### REQUEST
From the records below, pull out the lines starting at the one containing "File attachment is" and ending at the one containing "Messages, files, and images copyright by re", and reproduce them word for word.

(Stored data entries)
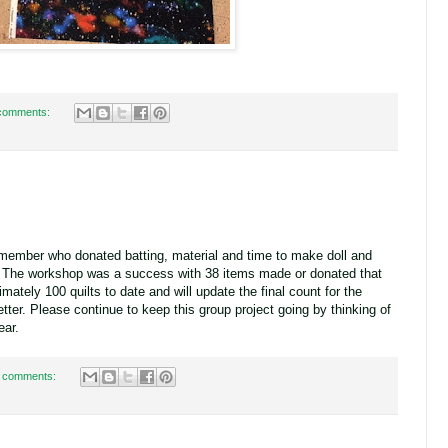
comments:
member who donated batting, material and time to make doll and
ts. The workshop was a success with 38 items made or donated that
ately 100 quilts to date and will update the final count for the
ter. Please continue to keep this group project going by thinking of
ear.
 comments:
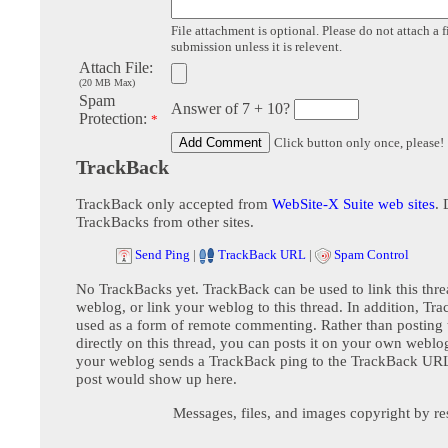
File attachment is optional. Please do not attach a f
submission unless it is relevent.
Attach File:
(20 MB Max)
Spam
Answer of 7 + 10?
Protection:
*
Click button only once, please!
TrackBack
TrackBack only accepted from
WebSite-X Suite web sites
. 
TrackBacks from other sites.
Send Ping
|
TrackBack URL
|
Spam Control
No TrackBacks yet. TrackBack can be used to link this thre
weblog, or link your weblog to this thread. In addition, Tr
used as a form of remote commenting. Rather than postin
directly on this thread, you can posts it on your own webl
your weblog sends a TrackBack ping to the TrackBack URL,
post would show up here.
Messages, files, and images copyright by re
--
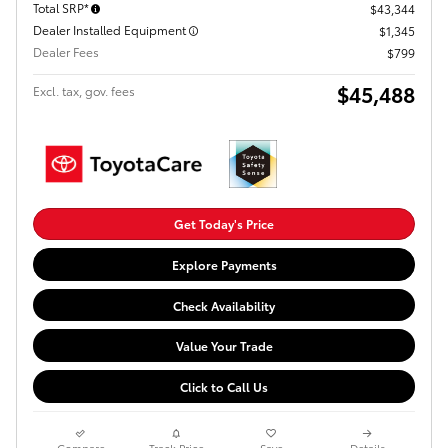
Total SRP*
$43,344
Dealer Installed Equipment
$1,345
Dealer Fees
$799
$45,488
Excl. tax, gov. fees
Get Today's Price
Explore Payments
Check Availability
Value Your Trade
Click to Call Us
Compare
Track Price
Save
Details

### YOUR RESPONSE
File attachment is optional. Please do not attach a f
submission unless it is relevent.
Attach File:
(20 MB Max)
Spam
Answer of 7 + 10?
Protection:
*
Click button only once, please!
TrackBack
TrackBack only accepted from
WebSite-X Suite web sites
. 
TrackBacks from other sites.
Send Ping
|
TrackBack URL
|
Spam Control
No TrackBacks yet. TrackBack can be used to link this thre
weblog, or link your weblog to this thread. In addition, Tr
used as a form of remote commenting. Rather than postin
directly on this thread, you can posts it on your own webl
your weblog sends a TrackBack ping to the TrackBack URL,
post would show up here.
Messages, files, and images copyright by re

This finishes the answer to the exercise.